AirMettle has reinvented object storage for the analytics and generative AI era with a parallel software storage controller architecture delivering much faster access to data.
Founded by CEO Donpaul Stephens in 2017 and incorporated in 2018, the startup has thus far eschewed venture capital, raising around $4 million from grants and angels. Stephens was one of the founders of all-flash array startup Violin Memory back in 2005. What led him to AirMettle was the realization that large objects are sent to and from storage systems – such as Cloudian, MinIO, and Scality – as single items when only small parts or sections are needed at a time by a server, either local or remote. If you could divide a large object into shards, with shards delineated from the structural concepts of accessing applications – video frames for example – and spread them across the multiple nodes in an object system, then the multiple nodes could serve them in parallel. This can speed access overall by a factor of up to 100x.
Stephens told an IT Press Tour briefing: “We bring software compute into storage but we do it correctly. Computational storage has been around for 20 years and is a failure in the market … We are computational storage, but at the system level. Not at the drive level.”
AirMettle says its “core innovation is a software-defined storage platform with integrated distributed parallel processing enabling direct queries of semi-structured content in storage. The value gained is reducing network traffic to the query result set instead of the whole data set.”
Standard object storage stores and provides access to objects. AirMettle’s software does the same but provides access to parts of objects. It understands the data formats used by accessing applications and then partitions/structures the data according to these formats, and spreads them out in erasure coded single digit MB shards across the object storage nodes. That means they can operate in parallel. These nodes are commercial-off-the-shelf (COTS) storage servers – special hardware is not needed.

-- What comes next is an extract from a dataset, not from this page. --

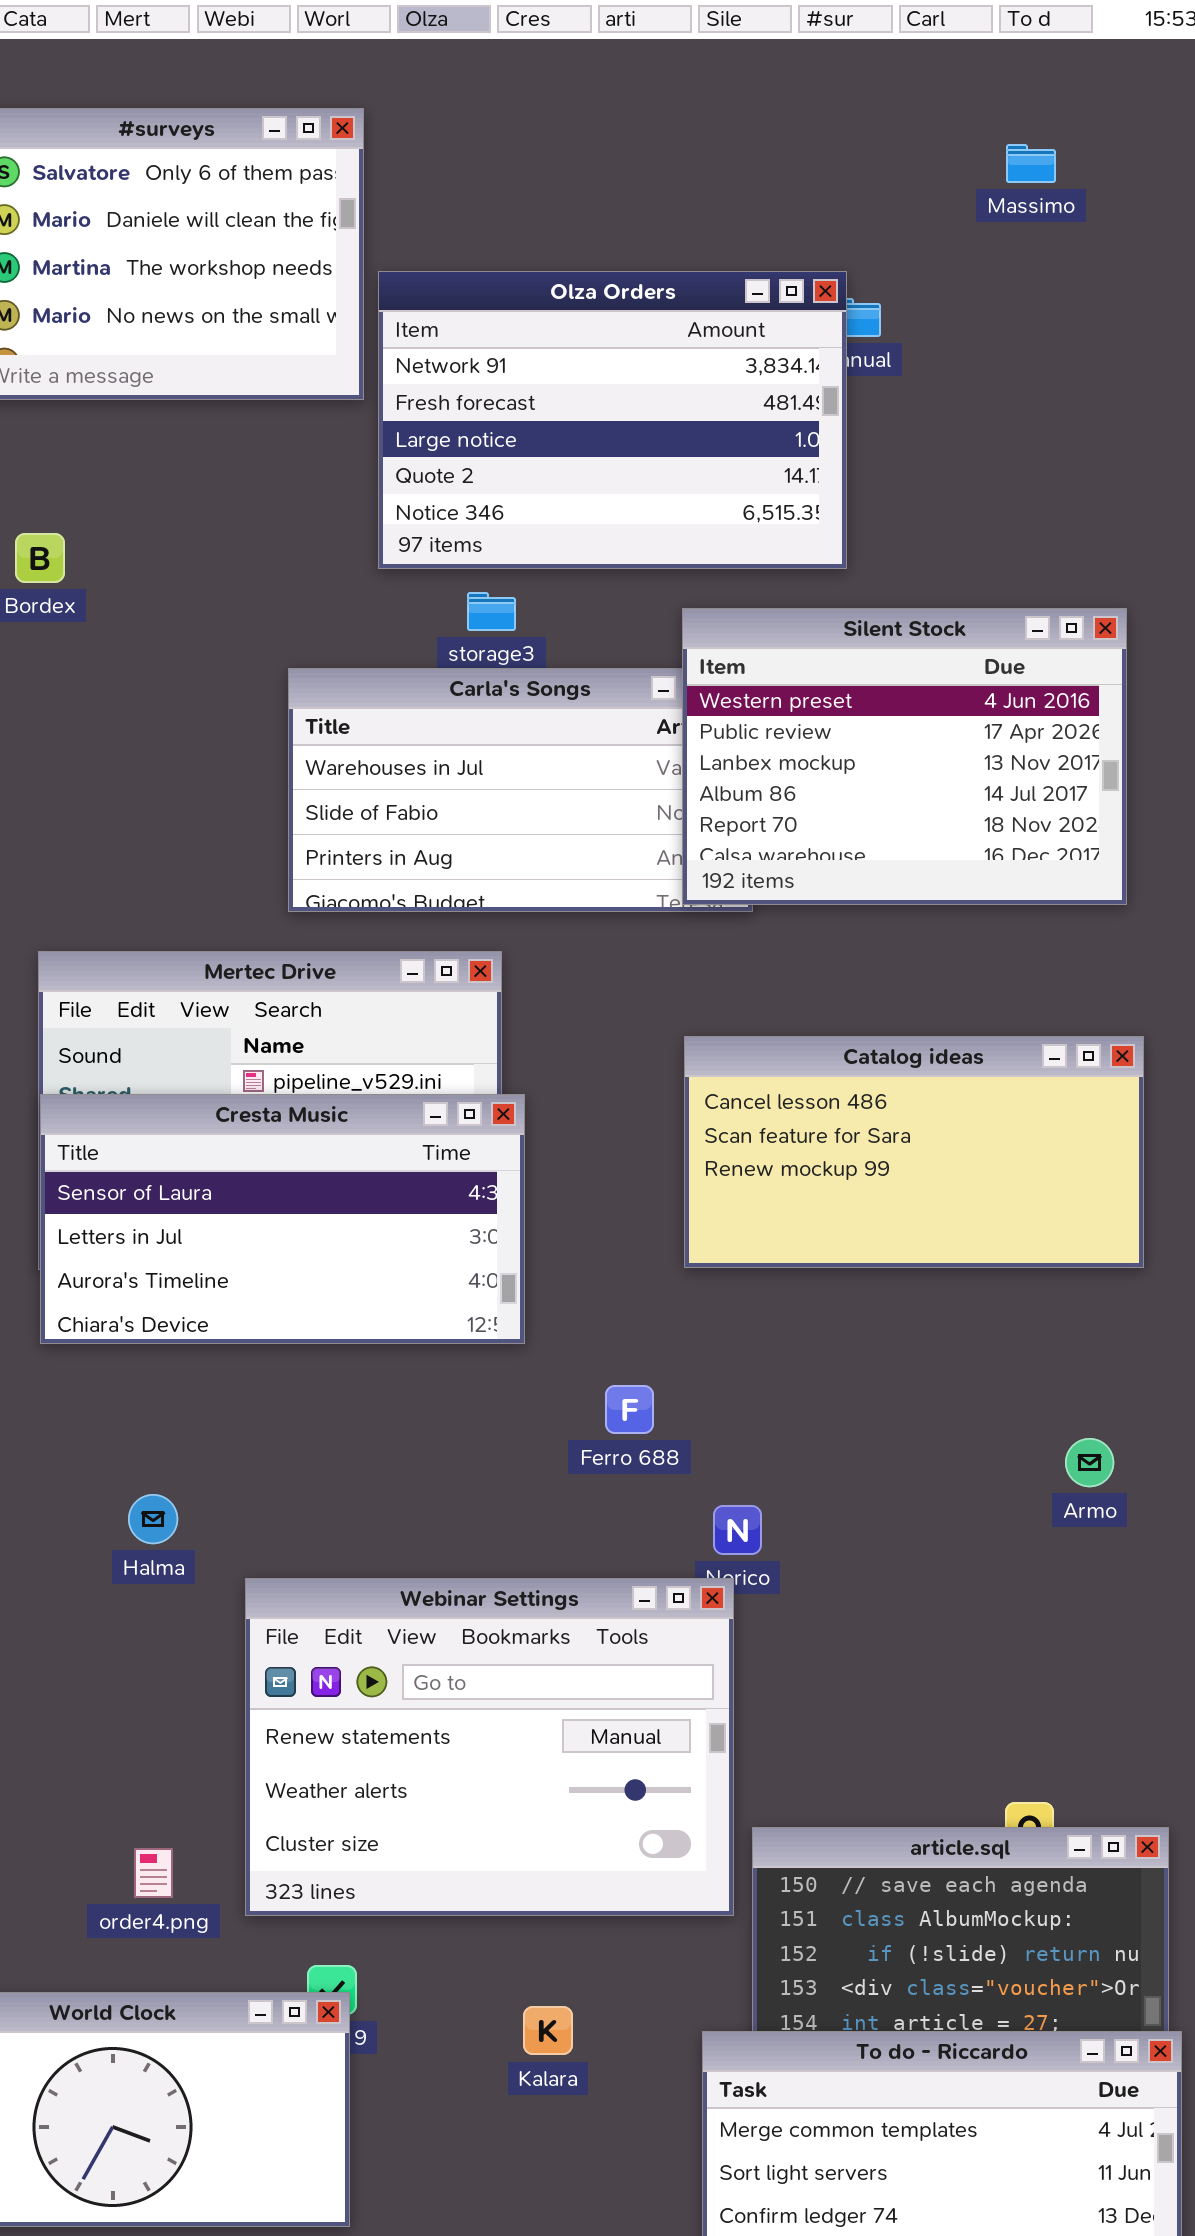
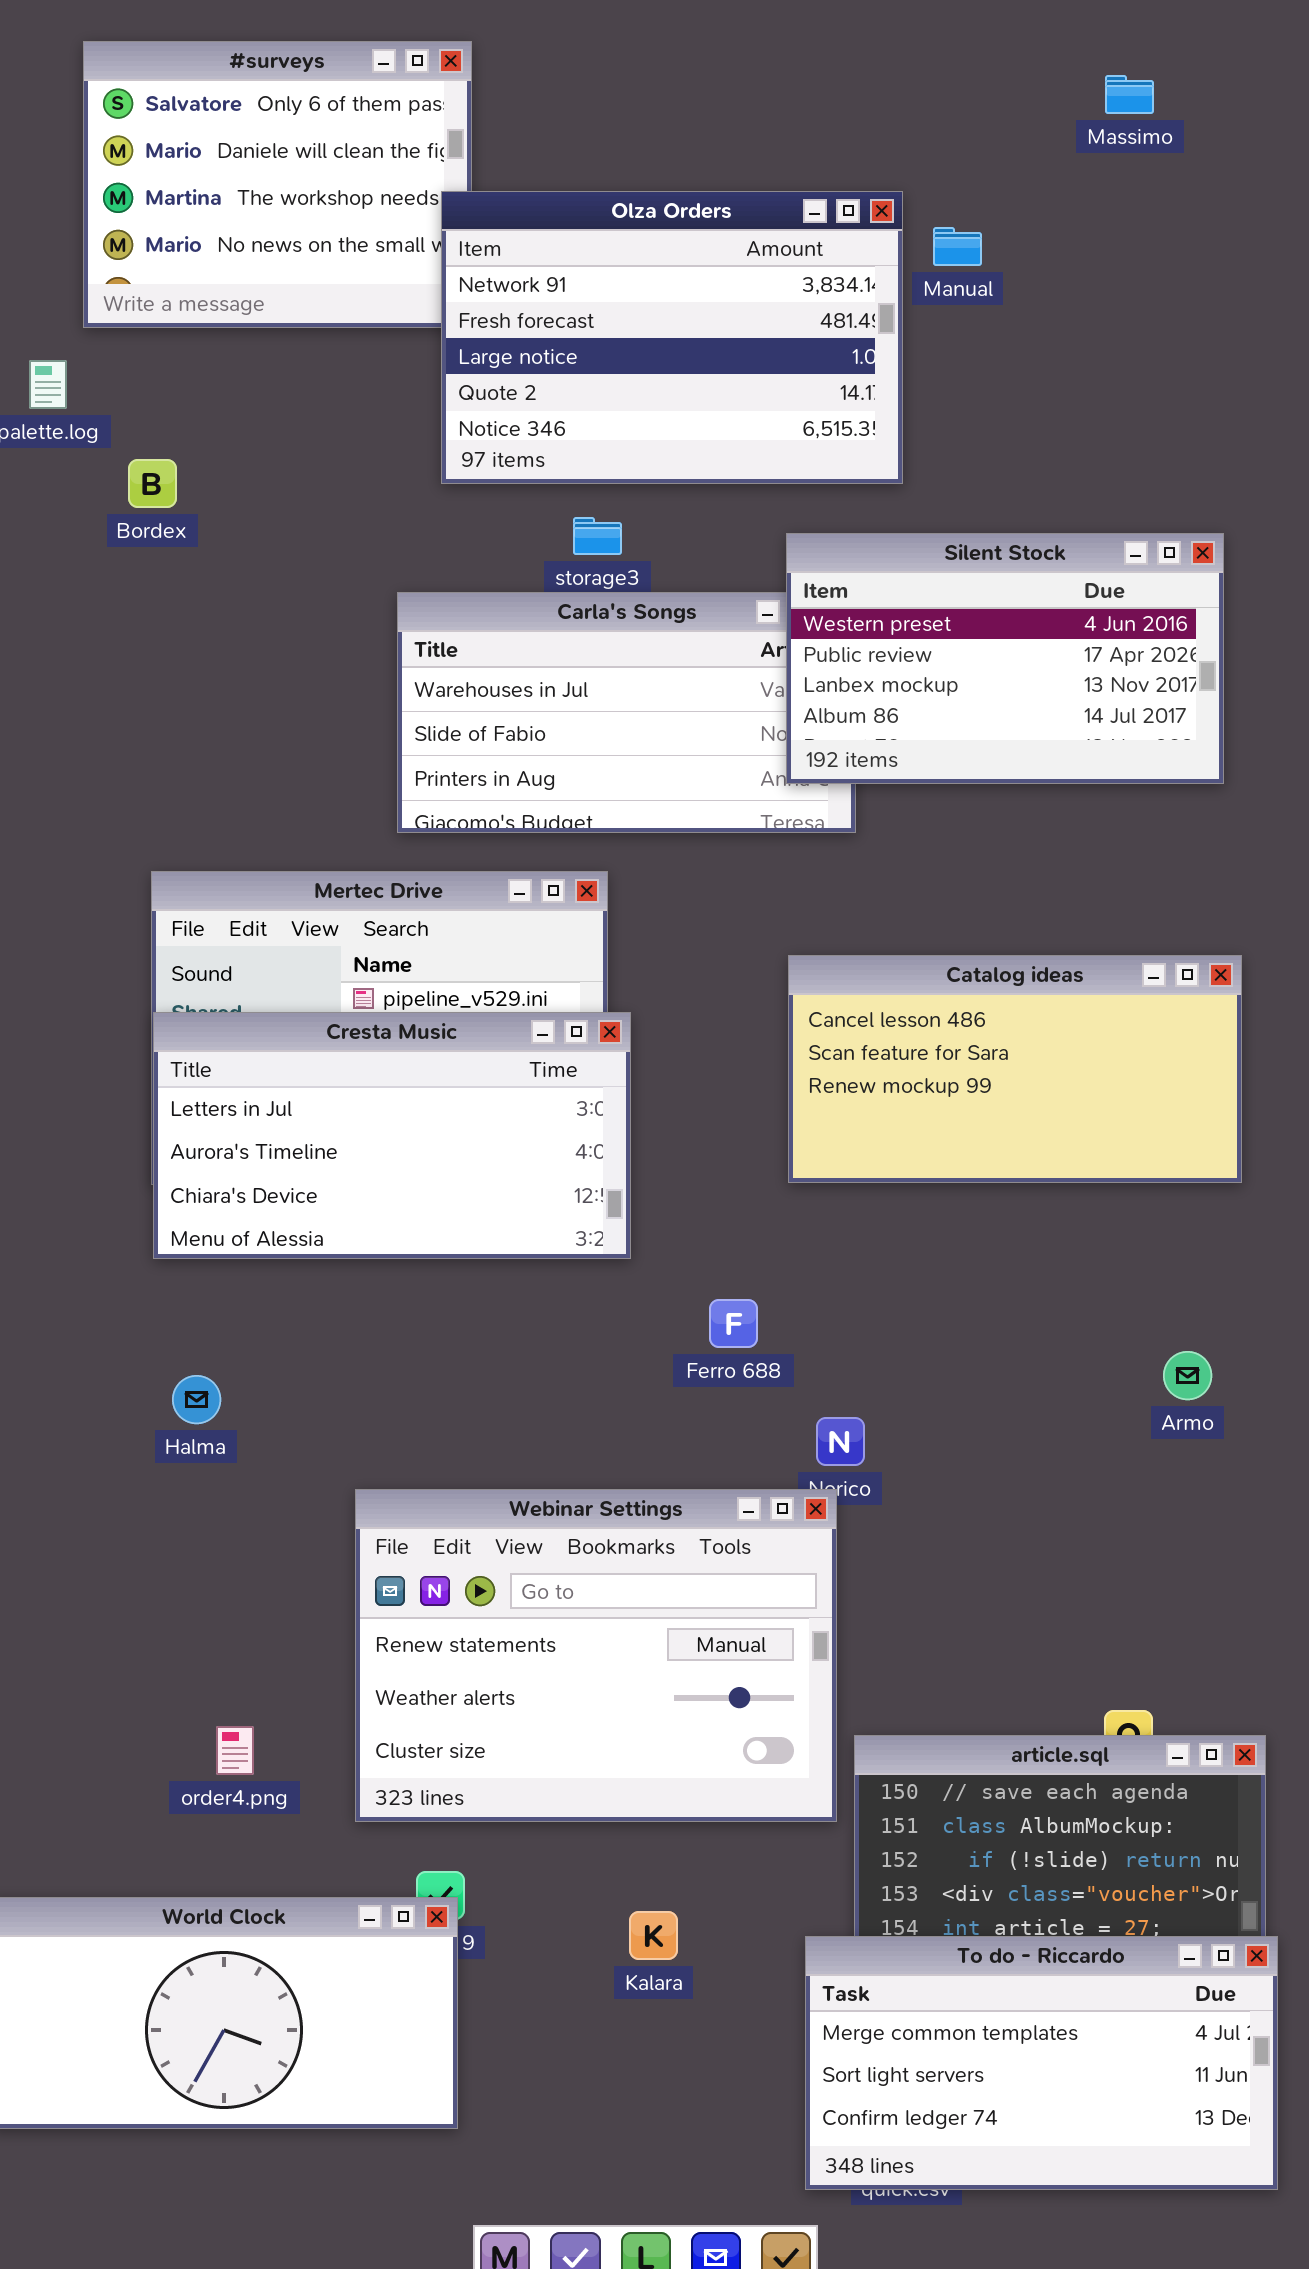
Olza Orders: [378,271,847,569] -> [441,191,903,484], moved
Silent Stock: [682,608,1127,905] -> [786,533,1224,784], resized
Cresta Music: [40,1094,525,1344] -> [153,1012,631,1259], scrolled down 1 row
Halma: [128,1494,178,1544] -> [172,1375,221,1424], moved
order4.png: [134,1848,173,1898] -> [216,1726,254,1775], moved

Analysis and AI training data sets are steadily increasing in size, making GPU servers work harder. They need more memory, and fast networking is required to get massive data sets to the GPUs quickly enough.
AirMettle says this situation is getting worse. Analytics memory is expensive and hitting size limits as data sets grow (eg AI). Analytics compute is an expensive way to filter out irrelevant raw data, and faster networking is expensive, constrained, and adds latency. It’s better to rearchitect the data store so that smaller amounts of data are sent to the analytics processors.

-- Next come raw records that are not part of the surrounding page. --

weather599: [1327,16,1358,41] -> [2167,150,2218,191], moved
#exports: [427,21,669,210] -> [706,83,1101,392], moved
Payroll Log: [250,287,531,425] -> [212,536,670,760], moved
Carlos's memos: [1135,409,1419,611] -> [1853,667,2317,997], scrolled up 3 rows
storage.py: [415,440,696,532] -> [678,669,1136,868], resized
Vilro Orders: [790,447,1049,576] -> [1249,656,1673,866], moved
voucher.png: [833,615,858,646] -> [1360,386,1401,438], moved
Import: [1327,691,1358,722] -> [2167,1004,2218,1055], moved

AirMettle supports classic tabular data, video data, and other formats – about ten in total – covering more than 90 percent of the object data stored. Stephens explained: “We handle multi-dimensional data, ie climate and weather. We divide the data into sub-planes which facilitates parallel processing.”

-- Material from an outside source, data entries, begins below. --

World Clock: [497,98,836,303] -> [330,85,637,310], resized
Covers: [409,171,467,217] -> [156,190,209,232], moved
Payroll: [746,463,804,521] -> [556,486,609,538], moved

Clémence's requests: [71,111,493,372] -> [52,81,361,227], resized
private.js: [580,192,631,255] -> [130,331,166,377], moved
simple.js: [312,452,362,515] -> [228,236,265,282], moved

AirMettle has a database to hold its own internal metadata, which adds about 0.1 percent or so to the content. Stephens said: “This metadata is not indexing. It’s record:offset – where the bytes are.” This internal metadata enables parallel in-storage analytics. The right data is fed to analytics processors without having to go through a data lake extract, transform, and load (ETL) process to populate a data warehouse, which is then used as the analytics data source. In effect the AirMettle storage system, a smart data lake, inherently carries out ETL internally and no data warehouse is needed.
Envisage a large-scale object storage system with a thousand to ten thousand access nodes based on standard x86 servers and local drives. AirMettle’s software runs in these access node’s controllers, presenting an S3 Infrequent Access-type tier to accessing applications with an API. The system’s speed increases with scale and outperformed AWS’s S3 on the Star Schema benchmark by 100x.
Stephens said AI training uses files sent via GPUDirect to GPUs. In effect it could provide the equivalent of GPUDirect for objects.
There are about 20 employees in the biz, with nobody yet full time on sales or marketing. Chief product officer Troy Trenchard was hired in July last year to lead product strategy, marketing, and business development. He discussed three public cloud product ideas:
- AirMettle OS as a layer on top of public cloud object stores. 5x acceleration possibility, S3 get/put operations. Object storage would compete with Cloudian etc. at this level. It would need meed mid-market channel players.
- AirMettle Analytics on top. S3 Select, Arrow 100x accelerated enhanced SQL (S3+, Arrow). This implies a more enterprise option of AirMettle OS and Analytics. Growth over time.
- AirMettle Sci-AI. Scientific analysis + AI – plug-in support for add-ins and modules – GPU. For high-end customers in near term.
AirMettle has been awarded a patent and there are more in the pipeline.
The startup has not publicly launched its product technology, but has paying customers – such as Los Alamos Labs, its first such customer, with Gary Grider, HPC division leader, lauding the software. Stephens told us: “You get more value out of supercomputers if our software runs on the COTS storage servers feeding them data.” It’s also working with the National Oceanic and Atmospheric Administration in the US.
Stephens said: “We are talking to the CSPs on infrequent access tiers – all of the big three.” Potential use cases include accelerated in-storage data mining of video light sources, processing of video data, accelerated video analytics, and the selection and rescaling of weather data.
This is a young business that has bypassed the traditional startup funding development process. It has unique and promising technology, and we can expect to hear more from it in 2024 as its product strategy solidifies and its route to market becomes defined.